──────── Exercise text ────────
Table 5. Medications prescribed at study start (N = 64) and study end (N = 63)

There were 2921 documented PHC consultations with medical officers, nurses, Aboriginal health workers and the visiting physician during the study period. Multiple two-tailed t-test analysis and repeated measures analysis did not demonstrate any significant changes in the mean number of PHC consultations between the first and subsequent time intervals.

There were 8 CVD events prior and 9 (including one death) following the intervention amongst the time series cohort. Six iatrogenic events were documented over the study period, 2 prior and 4 following the intervention. These included 2 prescribing errors by locum medical officers, a high international normalised ratio level in one patient prescribed warfarin, one minor vaccination reaction and 2 errors in pre-packaged medications. There were no significant trends in mean numbers of CVD or iatrogenic events between the initial and subsequent time intervals.
──────── Entries supplied ────────
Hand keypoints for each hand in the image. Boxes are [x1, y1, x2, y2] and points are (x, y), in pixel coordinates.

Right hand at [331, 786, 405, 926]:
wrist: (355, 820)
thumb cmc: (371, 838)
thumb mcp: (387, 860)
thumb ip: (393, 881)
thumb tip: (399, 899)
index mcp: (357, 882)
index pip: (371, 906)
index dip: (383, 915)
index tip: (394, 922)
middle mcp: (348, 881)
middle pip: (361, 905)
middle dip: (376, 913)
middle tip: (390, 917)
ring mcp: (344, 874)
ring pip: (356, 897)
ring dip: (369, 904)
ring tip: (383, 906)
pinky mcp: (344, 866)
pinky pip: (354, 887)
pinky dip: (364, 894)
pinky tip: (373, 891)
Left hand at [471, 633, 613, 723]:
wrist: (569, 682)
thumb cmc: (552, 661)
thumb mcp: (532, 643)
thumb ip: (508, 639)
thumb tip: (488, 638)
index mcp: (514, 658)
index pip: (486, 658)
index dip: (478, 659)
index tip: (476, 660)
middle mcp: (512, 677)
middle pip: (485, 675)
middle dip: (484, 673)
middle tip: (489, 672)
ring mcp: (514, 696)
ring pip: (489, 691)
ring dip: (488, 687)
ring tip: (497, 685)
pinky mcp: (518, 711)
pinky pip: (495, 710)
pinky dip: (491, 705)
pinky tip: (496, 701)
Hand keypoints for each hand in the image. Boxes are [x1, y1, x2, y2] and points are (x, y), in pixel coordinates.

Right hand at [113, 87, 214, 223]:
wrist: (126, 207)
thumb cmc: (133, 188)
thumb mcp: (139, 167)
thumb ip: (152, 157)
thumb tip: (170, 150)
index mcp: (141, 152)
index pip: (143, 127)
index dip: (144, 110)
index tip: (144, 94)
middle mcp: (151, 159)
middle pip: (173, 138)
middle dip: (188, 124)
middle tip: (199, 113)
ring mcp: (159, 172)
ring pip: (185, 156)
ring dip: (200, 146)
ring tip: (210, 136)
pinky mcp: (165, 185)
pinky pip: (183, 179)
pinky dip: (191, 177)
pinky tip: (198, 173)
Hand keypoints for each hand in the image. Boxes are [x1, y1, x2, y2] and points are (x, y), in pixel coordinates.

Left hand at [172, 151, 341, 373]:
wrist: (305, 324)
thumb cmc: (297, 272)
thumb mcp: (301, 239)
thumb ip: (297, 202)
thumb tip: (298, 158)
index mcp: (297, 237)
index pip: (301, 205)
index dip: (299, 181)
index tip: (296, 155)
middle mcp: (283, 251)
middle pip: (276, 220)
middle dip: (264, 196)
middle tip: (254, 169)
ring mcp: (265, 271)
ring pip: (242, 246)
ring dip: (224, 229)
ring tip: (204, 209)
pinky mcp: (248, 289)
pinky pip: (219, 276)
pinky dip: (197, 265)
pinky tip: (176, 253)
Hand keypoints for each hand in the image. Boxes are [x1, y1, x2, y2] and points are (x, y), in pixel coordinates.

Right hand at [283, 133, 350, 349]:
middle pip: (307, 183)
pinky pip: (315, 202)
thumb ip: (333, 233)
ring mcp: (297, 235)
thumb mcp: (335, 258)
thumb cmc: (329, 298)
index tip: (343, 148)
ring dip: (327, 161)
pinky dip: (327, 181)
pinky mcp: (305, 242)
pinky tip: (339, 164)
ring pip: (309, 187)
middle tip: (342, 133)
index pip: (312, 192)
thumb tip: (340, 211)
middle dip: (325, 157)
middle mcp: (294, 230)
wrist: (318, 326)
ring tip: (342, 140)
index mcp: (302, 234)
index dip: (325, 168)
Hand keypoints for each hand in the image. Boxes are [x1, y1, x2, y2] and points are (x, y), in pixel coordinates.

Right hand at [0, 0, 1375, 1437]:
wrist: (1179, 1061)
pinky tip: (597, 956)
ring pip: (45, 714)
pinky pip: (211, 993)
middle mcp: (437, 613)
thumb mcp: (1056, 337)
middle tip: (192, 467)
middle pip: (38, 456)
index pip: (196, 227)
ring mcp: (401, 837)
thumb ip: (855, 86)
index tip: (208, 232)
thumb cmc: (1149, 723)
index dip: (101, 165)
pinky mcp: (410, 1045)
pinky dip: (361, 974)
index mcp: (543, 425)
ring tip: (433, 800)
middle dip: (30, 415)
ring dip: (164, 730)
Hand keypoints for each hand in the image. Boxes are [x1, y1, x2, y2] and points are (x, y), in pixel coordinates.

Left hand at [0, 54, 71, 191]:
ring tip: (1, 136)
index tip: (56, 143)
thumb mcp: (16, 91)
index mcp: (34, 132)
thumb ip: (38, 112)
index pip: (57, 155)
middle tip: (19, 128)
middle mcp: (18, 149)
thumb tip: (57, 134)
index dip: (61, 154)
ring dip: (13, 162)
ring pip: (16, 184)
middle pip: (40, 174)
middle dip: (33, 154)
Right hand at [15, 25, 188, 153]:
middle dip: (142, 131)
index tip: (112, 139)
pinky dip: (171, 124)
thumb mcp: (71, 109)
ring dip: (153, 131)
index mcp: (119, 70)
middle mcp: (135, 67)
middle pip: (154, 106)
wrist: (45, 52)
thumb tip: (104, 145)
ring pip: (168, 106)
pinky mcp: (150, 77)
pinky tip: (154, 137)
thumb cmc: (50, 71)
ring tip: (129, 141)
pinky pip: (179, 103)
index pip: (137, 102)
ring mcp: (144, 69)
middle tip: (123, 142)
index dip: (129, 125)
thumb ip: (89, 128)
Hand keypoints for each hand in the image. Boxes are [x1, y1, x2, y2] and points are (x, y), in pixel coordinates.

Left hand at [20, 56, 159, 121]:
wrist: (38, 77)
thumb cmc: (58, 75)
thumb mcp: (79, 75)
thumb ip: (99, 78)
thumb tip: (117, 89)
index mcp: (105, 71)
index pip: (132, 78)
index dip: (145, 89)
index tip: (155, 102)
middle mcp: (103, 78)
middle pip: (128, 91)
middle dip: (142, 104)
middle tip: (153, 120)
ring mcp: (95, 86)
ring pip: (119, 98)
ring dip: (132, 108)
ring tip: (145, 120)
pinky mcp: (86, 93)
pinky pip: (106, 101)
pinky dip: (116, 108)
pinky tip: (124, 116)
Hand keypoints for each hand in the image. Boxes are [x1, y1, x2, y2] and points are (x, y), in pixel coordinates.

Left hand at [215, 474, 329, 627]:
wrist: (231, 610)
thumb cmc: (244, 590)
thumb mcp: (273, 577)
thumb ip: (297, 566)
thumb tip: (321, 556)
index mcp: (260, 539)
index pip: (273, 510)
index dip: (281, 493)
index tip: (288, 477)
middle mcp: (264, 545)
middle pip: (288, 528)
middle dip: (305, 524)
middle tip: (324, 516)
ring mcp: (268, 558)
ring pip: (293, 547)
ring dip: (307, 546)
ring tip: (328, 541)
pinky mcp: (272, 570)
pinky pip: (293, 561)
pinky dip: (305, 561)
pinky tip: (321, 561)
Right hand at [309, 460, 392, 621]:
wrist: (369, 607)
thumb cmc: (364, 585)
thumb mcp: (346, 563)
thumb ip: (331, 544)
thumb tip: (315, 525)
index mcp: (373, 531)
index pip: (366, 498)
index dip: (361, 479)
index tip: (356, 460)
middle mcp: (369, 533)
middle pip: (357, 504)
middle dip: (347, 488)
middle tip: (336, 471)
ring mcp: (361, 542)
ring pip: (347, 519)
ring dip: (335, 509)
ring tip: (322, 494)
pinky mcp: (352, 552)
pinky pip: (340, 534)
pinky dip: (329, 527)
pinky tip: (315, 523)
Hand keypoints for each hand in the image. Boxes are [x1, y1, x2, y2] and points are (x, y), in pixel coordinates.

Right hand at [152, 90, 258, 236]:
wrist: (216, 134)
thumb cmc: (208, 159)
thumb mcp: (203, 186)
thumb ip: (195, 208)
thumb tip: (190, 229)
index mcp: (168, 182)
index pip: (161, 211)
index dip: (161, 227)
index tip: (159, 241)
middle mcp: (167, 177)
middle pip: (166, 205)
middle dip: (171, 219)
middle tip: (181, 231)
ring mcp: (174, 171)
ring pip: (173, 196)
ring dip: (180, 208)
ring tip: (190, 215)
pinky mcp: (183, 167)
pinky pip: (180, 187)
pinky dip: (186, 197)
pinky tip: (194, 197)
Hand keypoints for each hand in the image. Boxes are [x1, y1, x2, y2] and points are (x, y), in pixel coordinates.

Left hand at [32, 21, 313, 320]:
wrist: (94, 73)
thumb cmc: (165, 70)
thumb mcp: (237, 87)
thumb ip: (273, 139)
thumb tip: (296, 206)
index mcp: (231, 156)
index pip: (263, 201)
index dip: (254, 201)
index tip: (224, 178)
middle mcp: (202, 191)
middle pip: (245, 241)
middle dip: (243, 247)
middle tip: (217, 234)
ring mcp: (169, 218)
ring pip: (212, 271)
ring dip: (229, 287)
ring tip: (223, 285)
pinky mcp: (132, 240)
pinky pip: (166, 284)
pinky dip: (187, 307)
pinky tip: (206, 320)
────────
◆ Exercise prompt
Transcribe the whole text on primary health care consultations and events during the study, word for word. The entries stand apart from the text and are separate material.

◆ Answer box
Table 5. Medications prescribed at study start (N = 64) and study end (N = 63)

There were 2921 documented PHC consultations with medical officers, nurses, Aboriginal health workers and the visiting physician during the study period. Multiple two-tailed t-test analysis and repeated measures analysis did not demonstrate any significant changes in the mean number of PHC consultations between the first and subsequent time intervals.

There were 8 CVD events prior and 9 (including one death) following the intervention amongst the time series cohort. Six iatrogenic events were documented over the study period, 2 prior and 4 following the intervention. These included 2 prescribing errors by locum medical officers, a high international normalised ratio level in one patient prescribed warfarin, one minor vaccination reaction and 2 errors in pre-packaged medications. There were no significant trends in mean numbers of CVD or iatrogenic events between the initial and subsequent time intervals.